** Opening Extracted entries block **

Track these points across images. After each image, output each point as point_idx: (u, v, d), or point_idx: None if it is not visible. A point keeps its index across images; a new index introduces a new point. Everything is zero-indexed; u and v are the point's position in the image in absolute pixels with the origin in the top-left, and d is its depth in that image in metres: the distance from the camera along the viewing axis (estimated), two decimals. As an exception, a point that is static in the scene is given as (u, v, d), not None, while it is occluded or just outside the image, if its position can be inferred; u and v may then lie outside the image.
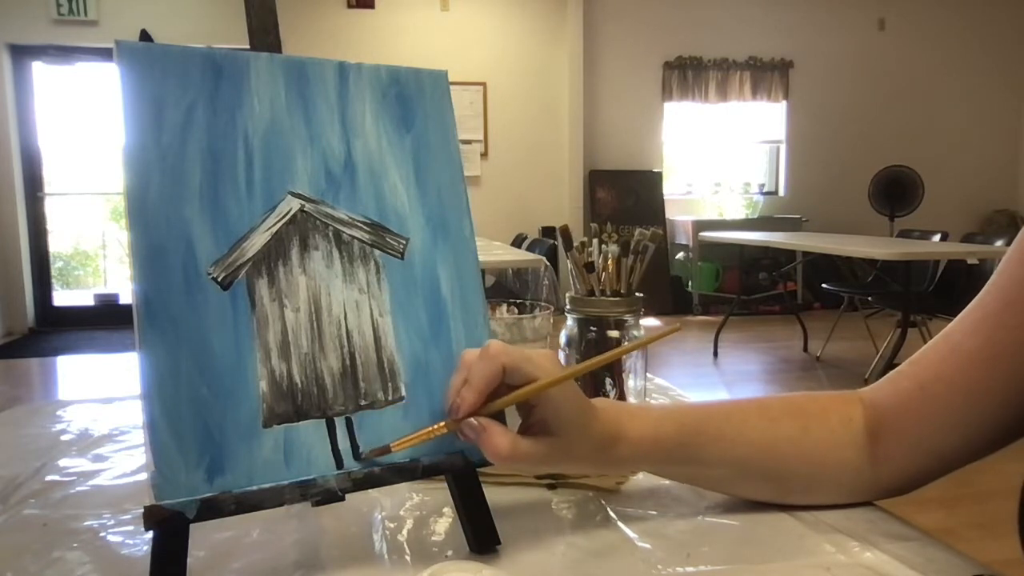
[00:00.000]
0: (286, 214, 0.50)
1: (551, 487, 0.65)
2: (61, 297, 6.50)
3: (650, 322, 5.88)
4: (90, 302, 6.40)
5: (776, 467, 0.57)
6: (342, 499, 0.48)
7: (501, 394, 0.48)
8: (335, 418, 0.49)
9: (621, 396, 0.78)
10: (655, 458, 0.56)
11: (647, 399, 0.86)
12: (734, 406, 0.59)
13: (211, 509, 0.44)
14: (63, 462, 0.73)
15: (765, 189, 7.11)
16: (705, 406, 0.59)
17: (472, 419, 0.48)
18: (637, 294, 0.79)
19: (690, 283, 6.56)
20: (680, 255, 6.68)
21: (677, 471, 0.59)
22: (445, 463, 0.52)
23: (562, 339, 0.78)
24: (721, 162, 7.07)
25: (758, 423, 0.58)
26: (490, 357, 0.48)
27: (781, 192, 7.08)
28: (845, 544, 0.53)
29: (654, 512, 0.59)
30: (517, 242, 5.27)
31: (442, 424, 0.50)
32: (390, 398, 0.51)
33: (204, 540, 0.54)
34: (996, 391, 0.51)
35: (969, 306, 0.54)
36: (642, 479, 0.67)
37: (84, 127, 6.22)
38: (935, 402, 0.53)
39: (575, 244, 0.79)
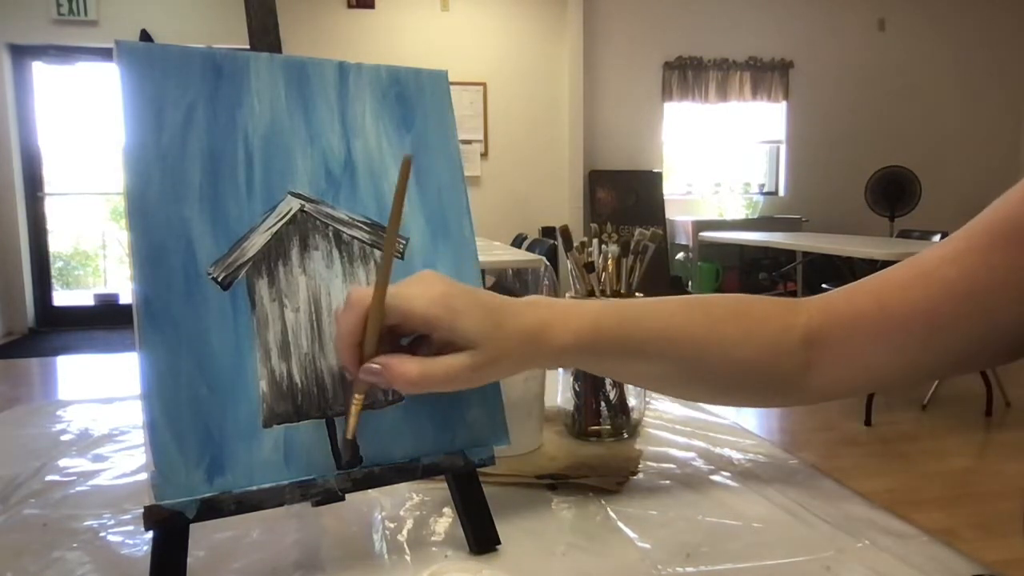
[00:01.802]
0: (286, 214, 0.50)
1: (551, 487, 0.64)
2: (61, 297, 6.49)
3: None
4: (90, 302, 6.39)
5: (714, 368, 0.56)
6: (342, 499, 0.48)
7: (395, 338, 0.47)
8: (335, 418, 0.49)
9: (622, 396, 0.78)
10: (596, 349, 0.53)
11: (647, 399, 0.86)
12: (678, 304, 0.57)
13: (211, 509, 0.44)
14: (63, 462, 0.73)
15: (765, 189, 7.11)
16: (648, 302, 0.57)
17: (368, 364, 0.46)
18: (637, 294, 0.79)
19: (690, 283, 6.56)
20: (680, 255, 6.69)
21: (618, 367, 0.57)
22: (445, 463, 0.52)
23: (562, 339, 0.78)
24: (721, 162, 7.06)
25: (702, 322, 0.55)
26: (350, 306, 0.46)
27: (781, 192, 7.07)
28: (845, 543, 0.53)
29: (654, 512, 0.59)
30: (517, 242, 5.27)
31: (357, 395, 0.47)
32: (390, 398, 0.51)
33: (204, 540, 0.54)
34: (964, 325, 0.49)
35: (948, 238, 0.52)
36: (642, 479, 0.67)
37: (84, 127, 6.21)
38: (892, 323, 0.51)
39: (575, 244, 0.79)
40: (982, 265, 0.49)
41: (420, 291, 0.47)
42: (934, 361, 0.52)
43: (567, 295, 0.78)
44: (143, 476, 0.69)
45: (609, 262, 0.78)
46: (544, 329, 0.50)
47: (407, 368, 0.46)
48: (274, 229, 0.49)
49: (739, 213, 6.94)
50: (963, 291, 0.49)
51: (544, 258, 3.50)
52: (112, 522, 0.59)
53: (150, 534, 0.43)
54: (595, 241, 0.79)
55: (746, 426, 0.82)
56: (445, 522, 0.58)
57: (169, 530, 0.44)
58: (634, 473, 0.67)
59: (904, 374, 0.53)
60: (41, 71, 5.97)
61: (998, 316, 0.48)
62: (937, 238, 4.48)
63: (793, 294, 6.41)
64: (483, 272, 0.74)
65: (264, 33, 0.53)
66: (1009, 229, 0.48)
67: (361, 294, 0.46)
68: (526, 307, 0.51)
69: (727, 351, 0.55)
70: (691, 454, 0.73)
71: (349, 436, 0.47)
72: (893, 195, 6.09)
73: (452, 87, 0.58)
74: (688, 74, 6.68)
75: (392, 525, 0.57)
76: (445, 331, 0.47)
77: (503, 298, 0.50)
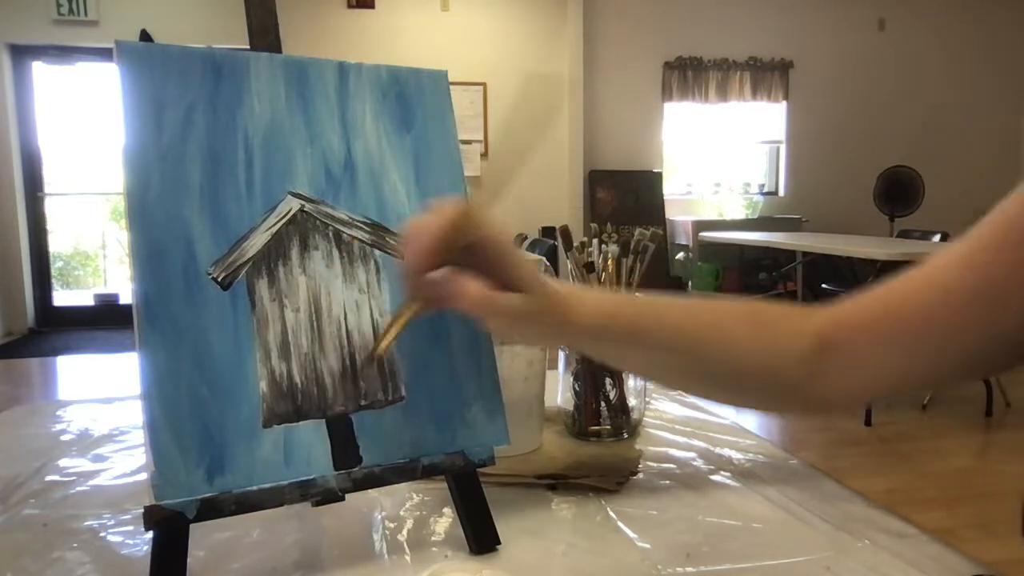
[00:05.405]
0: (286, 214, 0.50)
1: (551, 487, 0.64)
2: (61, 297, 6.49)
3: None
4: (90, 302, 6.39)
5: (724, 366, 0.56)
6: (342, 499, 0.48)
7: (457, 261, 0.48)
8: (336, 418, 0.49)
9: (622, 396, 0.78)
10: (612, 334, 0.54)
11: (647, 399, 0.86)
12: (693, 302, 0.58)
13: (211, 509, 0.44)
14: (63, 462, 0.73)
15: (765, 189, 7.11)
16: (665, 298, 0.58)
17: (442, 270, 0.46)
18: (637, 293, 0.79)
19: (690, 283, 6.56)
20: (680, 255, 6.68)
21: (632, 355, 0.57)
22: (445, 463, 0.52)
23: (562, 339, 0.78)
24: (721, 162, 7.06)
25: (711, 324, 0.56)
26: (441, 212, 0.46)
27: (781, 192, 7.07)
28: (845, 543, 0.53)
29: (654, 512, 0.59)
30: (517, 242, 5.26)
31: (409, 307, 0.47)
32: (390, 398, 0.51)
33: (204, 540, 0.54)
34: (971, 327, 0.49)
35: (956, 241, 0.51)
36: (642, 479, 0.67)
37: (84, 127, 6.21)
38: (899, 327, 0.52)
39: (575, 244, 0.79)
40: (992, 264, 0.49)
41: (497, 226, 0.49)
42: (944, 365, 0.52)
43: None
44: (143, 476, 0.69)
45: (609, 262, 0.78)
46: (568, 304, 0.52)
47: (473, 286, 0.46)
48: (274, 229, 0.49)
49: (739, 213, 6.94)
50: (968, 294, 0.49)
51: (544, 258, 3.50)
52: (112, 522, 0.59)
53: (150, 534, 0.43)
54: (595, 241, 0.79)
55: (746, 426, 0.82)
56: (445, 522, 0.58)
57: (169, 530, 0.44)
58: (634, 473, 0.67)
59: (913, 379, 0.53)
60: (41, 71, 5.97)
61: (1005, 319, 0.48)
62: (937, 238, 4.48)
63: (793, 294, 6.41)
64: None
65: (264, 33, 0.53)
66: (1016, 233, 0.48)
67: (460, 204, 0.46)
68: (555, 282, 0.52)
69: (736, 350, 0.56)
70: (691, 454, 0.73)
71: (382, 351, 0.47)
72: (896, 195, 6.10)
73: (452, 87, 0.58)
74: (688, 74, 6.68)
75: (392, 525, 0.57)
76: (513, 266, 0.48)
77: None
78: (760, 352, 0.56)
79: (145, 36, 0.50)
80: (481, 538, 0.53)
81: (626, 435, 0.78)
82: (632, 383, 0.78)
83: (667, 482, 0.66)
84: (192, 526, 0.44)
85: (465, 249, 0.47)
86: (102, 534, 0.57)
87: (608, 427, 0.77)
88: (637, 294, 0.57)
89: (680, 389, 0.61)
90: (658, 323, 0.55)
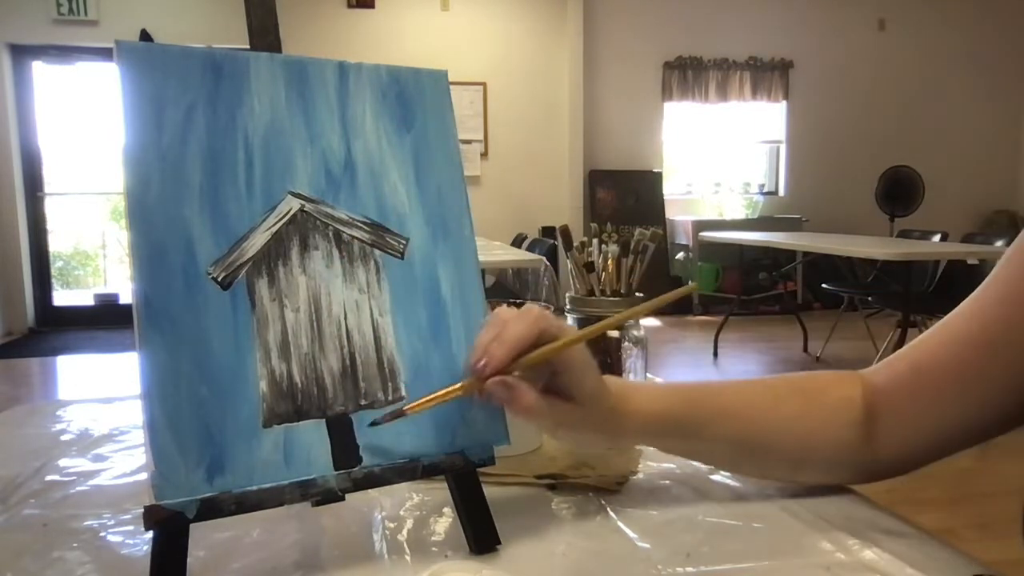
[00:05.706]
0: (286, 214, 0.50)
1: (551, 487, 0.64)
2: (61, 297, 6.50)
3: (649, 322, 5.88)
4: (90, 302, 6.40)
5: (776, 446, 0.58)
6: (342, 499, 0.48)
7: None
8: (335, 418, 0.49)
9: (621, 396, 0.77)
10: (662, 431, 0.57)
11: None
12: (739, 385, 0.60)
13: (211, 509, 0.44)
14: (63, 462, 0.73)
15: (765, 189, 7.11)
16: (711, 384, 0.60)
17: (506, 377, 0.48)
18: (637, 294, 0.79)
19: (690, 283, 6.56)
20: (680, 255, 6.69)
21: (681, 445, 0.60)
22: (445, 463, 0.52)
23: (562, 339, 0.78)
24: (721, 162, 7.07)
25: (761, 403, 0.58)
26: (531, 320, 0.48)
27: (781, 192, 7.08)
28: (845, 543, 0.53)
29: (654, 512, 0.59)
30: (517, 242, 5.27)
31: (459, 385, 0.50)
32: (390, 398, 0.51)
33: (204, 540, 0.54)
34: (990, 377, 0.52)
35: (970, 296, 0.55)
36: (642, 479, 0.67)
37: (84, 127, 6.22)
38: (927, 383, 0.55)
39: (575, 244, 0.79)
40: (996, 320, 0.52)
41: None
42: (977, 415, 0.54)
43: (567, 295, 0.78)
44: (143, 476, 0.69)
45: (609, 262, 0.78)
46: (622, 415, 0.55)
47: (528, 397, 0.49)
48: (274, 229, 0.49)
49: (739, 213, 6.95)
50: (983, 344, 0.52)
51: (544, 258, 3.50)
52: (112, 522, 0.59)
53: (150, 534, 0.43)
54: (595, 241, 0.79)
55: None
56: (445, 522, 0.58)
57: (169, 530, 0.44)
58: (634, 473, 0.67)
59: (958, 431, 0.55)
60: (41, 71, 5.98)
61: (1020, 366, 0.50)
62: (937, 238, 4.48)
63: (793, 294, 6.41)
64: (483, 272, 0.74)
65: (264, 33, 0.53)
66: (1017, 284, 0.51)
67: (542, 315, 0.49)
68: (612, 385, 0.55)
69: (785, 428, 0.58)
70: (691, 454, 0.73)
71: (408, 411, 0.49)
72: (896, 195, 6.10)
73: (452, 87, 0.58)
74: (688, 74, 6.68)
75: (392, 525, 0.57)
76: (576, 377, 0.50)
77: None
78: (813, 423, 0.58)
79: (145, 36, 0.50)
80: (481, 538, 0.53)
81: (626, 435, 0.78)
82: (632, 380, 0.78)
83: (667, 482, 0.66)
84: (192, 526, 0.44)
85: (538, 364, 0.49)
86: (102, 534, 0.57)
87: (608, 427, 0.77)
88: (686, 382, 0.60)
89: (739, 472, 0.64)
90: (707, 412, 0.57)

** Closing Extracted entries block **

# [Work instruction]
Would you repeat exactly, and only, the lines from the start of the records above through the line containing "26: (490, 357, 0.48)", with the pictures omitted?

# [Problem solution]
Track these points across images. After each image, output each point as point_idx: (u, v, d), or point_idx: None if it is not visible. A point keeps its index across images; a new index introduces a new point. Everything is zero-indexed; u and v are the point's position in the image in absolute pixels with the origin in the top-left, and d is its depth in that image in metres: the distance from the camera along the viewing axis (estimated), two decimals. As an exception, a point that is static in the scene is given as (u, v, d), not None, while it is occluded or just outside the image, if its position can be inferred; u and v may then lie outside the image.
[00:00.000]
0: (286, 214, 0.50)
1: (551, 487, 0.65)
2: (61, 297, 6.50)
3: (650, 322, 5.88)
4: (90, 302, 6.40)
5: (776, 467, 0.57)
6: (342, 499, 0.48)
7: (501, 394, 0.48)
8: (335, 418, 0.49)
9: (621, 396, 0.78)
10: (655, 458, 0.56)
11: (647, 399, 0.86)
12: (734, 406, 0.59)
13: (211, 509, 0.44)
14: (63, 462, 0.73)
15: (765, 189, 7.11)
16: (705, 406, 0.59)
17: (472, 419, 0.48)
18: (637, 294, 0.79)
19: (690, 283, 6.56)
20: (680, 255, 6.68)
21: (677, 471, 0.59)
22: (445, 463, 0.52)
23: (562, 339, 0.78)
24: (721, 162, 7.07)
25: (758, 423, 0.58)
26: (490, 357, 0.48)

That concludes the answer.